One exception has been World Magazine, an evangelical publication that has run a series of articles criticizing Reed.

"Some conservative evangelicals may regard the purpose of our magazine to do public-relations work for Christians," says Editor Marvin Olasky, a former adviser to President Bush. "But as journalists, our goal is to tell the truth. God does not need our public relations."

But the GOP might. Some political experts say scandal-plagued Republican politicians—and the members of the Christian right who champion them—risk alienating the in-the-pews evangelicals who delivered 2 of every 5 votes for George Bush in 2004.
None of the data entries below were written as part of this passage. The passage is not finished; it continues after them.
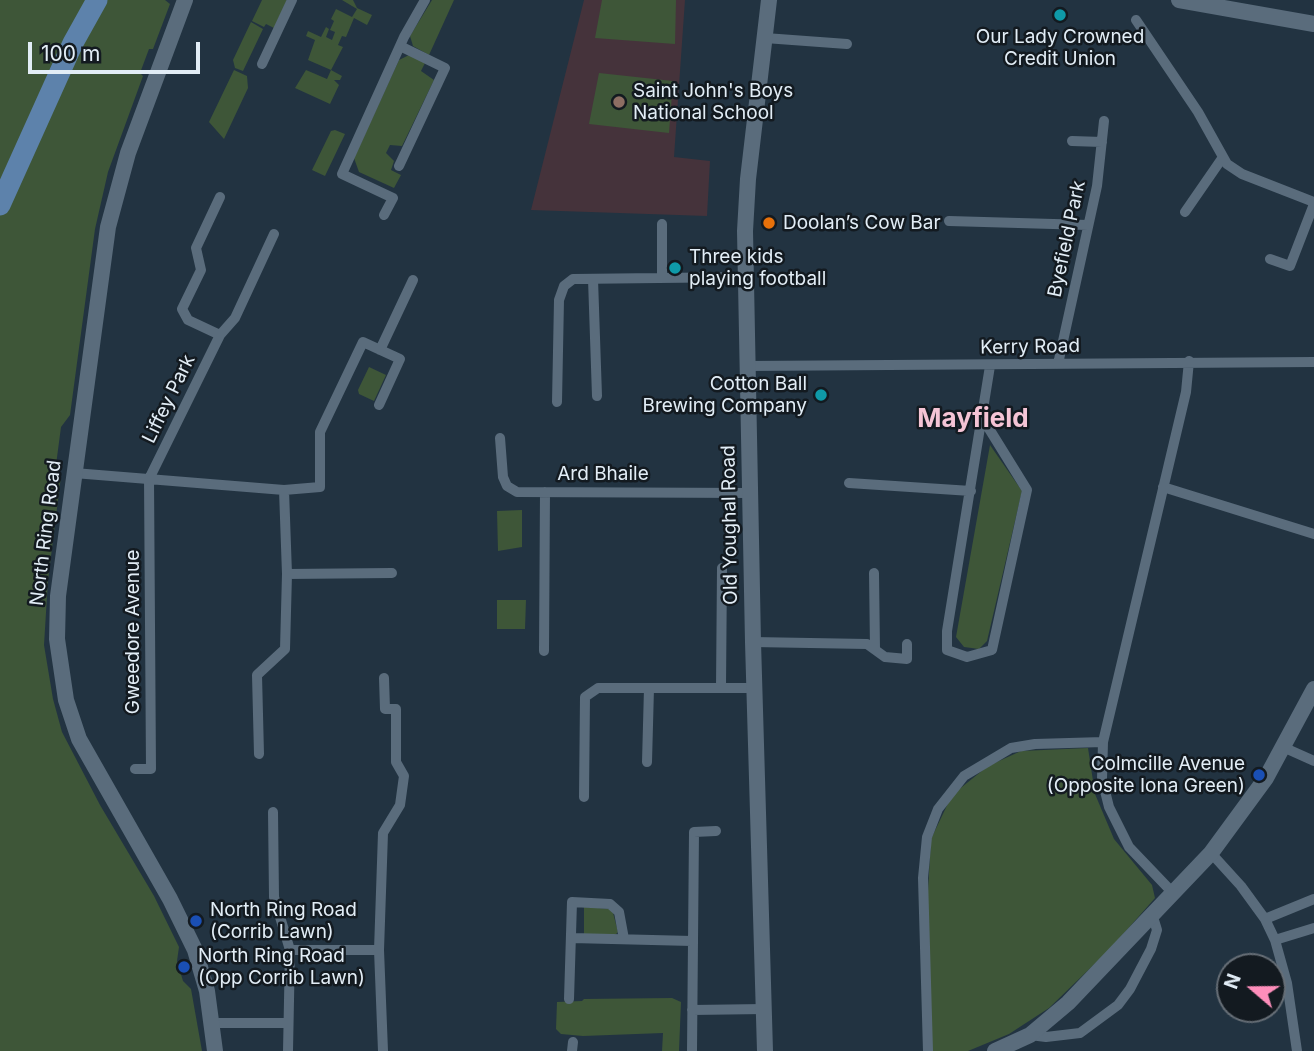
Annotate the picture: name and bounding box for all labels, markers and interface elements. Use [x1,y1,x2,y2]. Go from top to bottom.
marker: Our Lady Crowned Credit Union [1052,7,1068,23]
place label: Our Lady Crowned Credit Union [976,26,1144,70]
scale bar [32,28,203,72]
text: 100 m [41,41,100,66]
place label: Saint John's Boys National School [633,80,793,124]
marker: Saint John's Boys National School [611,94,627,110]
street label: Byefield Park [1044,179,1090,299]
place label: Doolan’s Cow Bar [783,212,941,234]
marker: Doolan’s Cow Bar [761,215,777,231]
place label: Three kids playing football [689,246,826,290]
marker: Three kids playing football [667,260,683,276]
street label: Kerry Road [980,335,1080,359]
street label: Liffey Park [138,351,200,447]
place label: Cotton Ball Brewing Company [643,373,807,417]
marker: Cotton Ball Brewing Company [813,387,829,403]
district label: Mayfield [917,403,1029,435]
street label: Old Youghal Road [717,445,743,605]
street label: North Ring Road [26,459,66,607]
street label: Ard Bhaile [557,463,649,485]
street label: Gweedore Avenue [122,550,144,714]
place label: Colmcille Avenue (Opposite Iona Green) [1047,753,1245,797]
marker: Colmcille Avenue (Opposite Iona Green) [1251,767,1267,783]
place label: North Ring Road (Corrib Lawn) [210,899,357,943]
marker: North Ring Road (Corrib Lawn) [188,913,204,929]
place label: North Ring Road (Opp Corrib Lawn) [198,945,365,989]
north arrow [1216,953,1286,1023]
marker: North Ring Road (Opp Corrib Lawn) [176,959,192,975]
text: N [1219,971,1246,992]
"Christian conservatives put a tremendous stock in morality, not only in regard to abortion but in telling the truth and not stealing," says John Green, a religion and politics expert at University of Akron. "I have noticed some disquiet among the grass-roots activists about Tom DeLay and Ralph Reed."

Of course, so have the Democrats. Sources at the Democratic National Committee say the party's attempt to label GOP ethics scandals as a "culture of corruption" is helping it make inroads among religious voters as the 2006 elections approach.

"Faith voters, a key cohort of Red state swing voters, are now almost evenly dividing their vote for Congress," reads a recent memo from the DNC's chief pollster. "These are the same voters who place issues of morals or values above all else. ... They are increasingly losing faith in Bush and the Republicans in Washington."

But conservative Christian leaders say they will continue to stand by the political figures who have stood by them for so long.

"If they pick a fight with Tom DeLay," the FRC's Perkins said at last year's dinner for DeLay, "they pick a fight with all of us."